Thursday, December 14, 2006

Spotlight On: Deputy Sheriff Jim Lambert

Jim Lambert is a deputy sheriff in the East Bay Area near San Francisco, California. Jim is 46 years old and has worked the streets as a public servant for almost 27 years. His extensive career includes a couple of years on the back of a fire truck, 8 years as a paramedic assistant and 17 years as a street cop. Most recently, Jim has been assigned to his departments Marine Patrol and Air Support Unit. Two days per week he patrols portions of the 1,000 miles of waterways in his county and two days per week he flies as a flight officer aboard a patrol helicopter.

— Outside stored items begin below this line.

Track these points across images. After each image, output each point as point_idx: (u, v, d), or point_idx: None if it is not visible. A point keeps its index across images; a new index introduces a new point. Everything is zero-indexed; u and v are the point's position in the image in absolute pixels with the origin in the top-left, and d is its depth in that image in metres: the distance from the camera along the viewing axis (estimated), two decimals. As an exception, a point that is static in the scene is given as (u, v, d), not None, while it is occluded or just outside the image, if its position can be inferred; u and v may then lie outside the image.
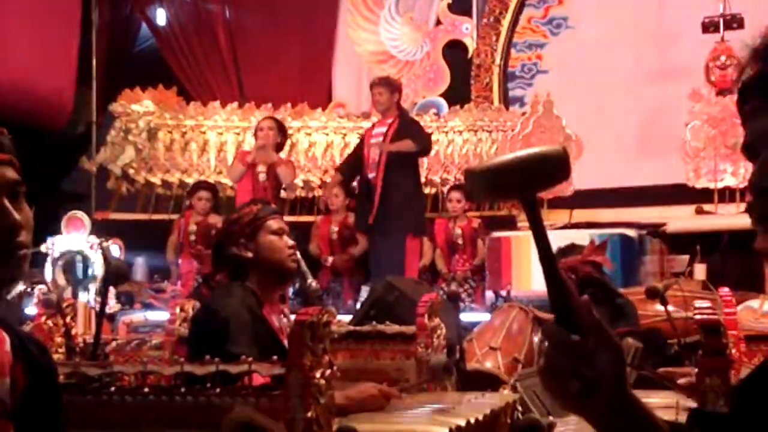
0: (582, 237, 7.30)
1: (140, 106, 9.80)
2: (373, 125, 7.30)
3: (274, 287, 3.08)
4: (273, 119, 7.62)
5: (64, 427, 1.53)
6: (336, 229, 8.00)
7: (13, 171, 1.41)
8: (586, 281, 4.62)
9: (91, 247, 5.48)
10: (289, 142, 9.77)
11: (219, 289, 3.10)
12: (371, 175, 7.06)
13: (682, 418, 2.36)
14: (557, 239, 7.57)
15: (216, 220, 7.80)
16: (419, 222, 7.33)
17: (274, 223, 3.08)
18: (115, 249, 5.75)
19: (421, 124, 7.67)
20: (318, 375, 2.05)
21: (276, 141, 7.33)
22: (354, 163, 7.39)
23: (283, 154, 9.26)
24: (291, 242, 3.09)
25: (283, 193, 7.86)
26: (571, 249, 4.87)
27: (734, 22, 8.92)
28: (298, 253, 3.16)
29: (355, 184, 7.80)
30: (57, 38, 9.19)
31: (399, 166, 7.02)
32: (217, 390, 2.11)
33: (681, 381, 2.51)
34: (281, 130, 7.42)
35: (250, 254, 3.02)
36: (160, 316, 6.18)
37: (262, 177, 7.22)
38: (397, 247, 6.95)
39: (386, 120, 7.12)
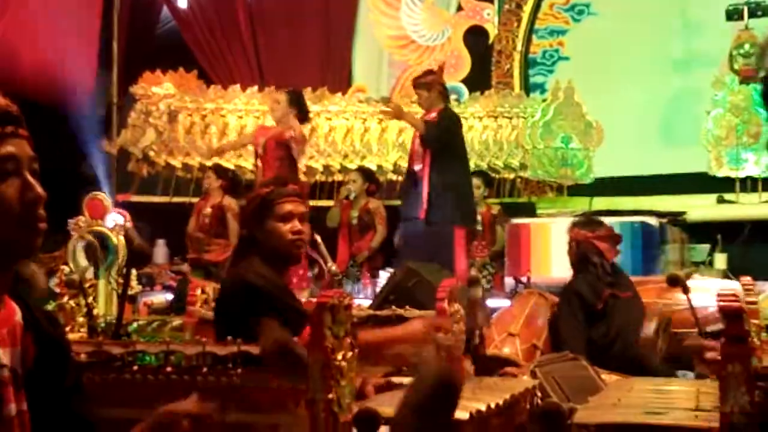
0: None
1: (161, 89, 9.82)
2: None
3: (280, 269, 3.15)
4: (282, 93, 7.36)
5: (78, 397, 1.56)
6: (356, 214, 8.00)
7: (29, 148, 1.47)
8: (583, 256, 4.75)
9: (113, 229, 5.49)
10: (309, 126, 9.78)
11: (242, 262, 3.16)
12: (417, 167, 7.01)
13: (703, 404, 2.36)
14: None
15: (229, 202, 7.81)
16: (466, 212, 7.24)
17: (283, 207, 3.10)
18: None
19: (455, 119, 7.49)
20: (339, 357, 2.06)
21: (283, 113, 7.17)
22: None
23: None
24: (298, 227, 3.10)
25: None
26: (588, 223, 5.00)
27: (759, 9, 8.84)
28: (317, 237, 3.19)
29: None
30: (79, 21, 9.22)
31: (444, 158, 6.97)
32: (239, 370, 2.13)
33: (708, 355, 2.51)
34: (292, 101, 7.23)
35: (256, 236, 3.10)
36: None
37: (260, 150, 7.22)
38: (446, 239, 6.91)
39: (430, 114, 7.07)
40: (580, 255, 4.80)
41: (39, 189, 1.44)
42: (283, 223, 3.09)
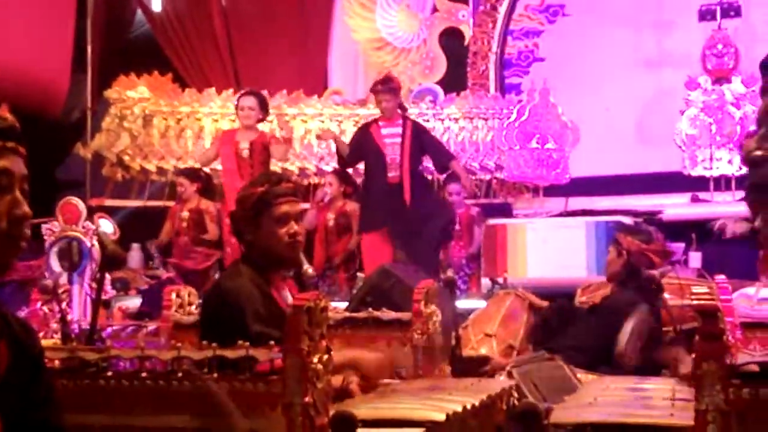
0: (578, 224, 7.34)
1: (135, 93, 9.77)
2: (378, 125, 7.20)
3: (275, 270, 3.03)
4: (253, 96, 7.48)
5: (50, 404, 1.57)
6: (333, 216, 7.99)
7: (24, 166, 1.53)
8: (634, 267, 4.48)
9: (86, 234, 5.46)
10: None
11: (228, 269, 3.12)
12: (392, 174, 7.00)
13: (678, 402, 2.37)
14: (553, 227, 7.61)
15: (207, 205, 7.78)
16: (448, 212, 7.31)
17: (280, 208, 2.97)
18: (107, 225, 5.68)
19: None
20: (315, 360, 2.05)
21: (258, 118, 7.34)
22: (356, 155, 7.34)
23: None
24: (295, 228, 2.99)
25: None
26: (640, 232, 4.69)
27: (731, 10, 8.93)
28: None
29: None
30: (52, 24, 9.16)
31: (417, 165, 7.07)
32: (214, 375, 2.11)
33: (683, 371, 2.51)
34: (262, 106, 7.39)
35: (250, 237, 2.98)
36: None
37: (245, 153, 7.25)
38: (434, 242, 6.94)
39: (394, 120, 7.07)
40: (630, 268, 4.44)
41: (26, 207, 1.49)
42: (280, 225, 2.96)
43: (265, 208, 2.96)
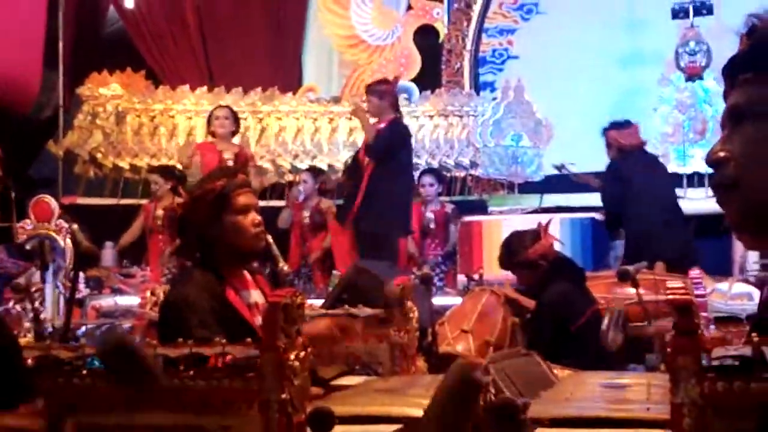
0: (553, 221, 7.35)
1: (108, 90, 9.72)
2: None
3: (241, 266, 2.99)
4: (227, 108, 7.82)
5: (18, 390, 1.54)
6: (308, 214, 7.99)
7: (1, 169, 1.47)
8: (558, 263, 4.61)
9: (59, 232, 5.42)
10: (259, 126, 9.76)
11: (180, 275, 3.08)
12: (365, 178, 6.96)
13: (654, 396, 2.38)
14: (527, 224, 7.60)
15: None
16: (404, 223, 7.14)
17: (240, 200, 2.95)
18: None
19: (403, 132, 7.32)
20: (292, 357, 2.04)
21: (231, 130, 7.59)
22: (353, 166, 7.25)
23: (253, 140, 9.39)
24: (258, 218, 2.97)
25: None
26: (521, 235, 4.79)
27: (704, 8, 8.99)
28: (268, 236, 3.11)
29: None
30: (23, 21, 9.07)
31: (385, 169, 6.79)
32: (191, 372, 2.10)
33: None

Jim has run the gamut of law enforcement assignments working in areas known to be violent crime zones to affluent peaceful communities.
"I've seen everything from juvenile crimes and domestic violence to flat out cold-blooded murder. I worked 6 years as a K-9 handler, 2 years on a uniformed SWAT team and I've even done my time working behind bars in our jail system."
Yesterday, I received an email from Jim Lambert expressing his concern over the lack of parental involvement with children and the tragic consequences of a society with shattered families. Jim wrote:
"Vincent, I don't know what it will take for parents to wake up and be parents again. A few weeks back, my agency responded to a call in the middle of the night. A 16-year-old on crack had beat his mother to death with a baseball bat. It was a horrific and violent scene that deeply disturbed several of my partners... This 'condition' didn't just happen overnight, and I know there were probably many 'warning signs' ignored, but nobody wants to pay attention to those important signs, and everybody wants to be a kid's best friend instead of a kid's best parent."
Jim continued with a story expressing the importance of personal safety awareness in a society that is open season for violence:
"I went to the bank late last night to use the ATM, locked my car and was alert to my surroundings. A lady pulled in alone with a brand new Lexus, got out, left the door open and the engine running and went to the machine around the corner. She was out of sight for more then one minute. All of the while, she was oblivious to her surroundings as she spoke on a cell phone."
This lady was lucky to have Jim there, in other circumstances, she could have easily become another tragic statistic.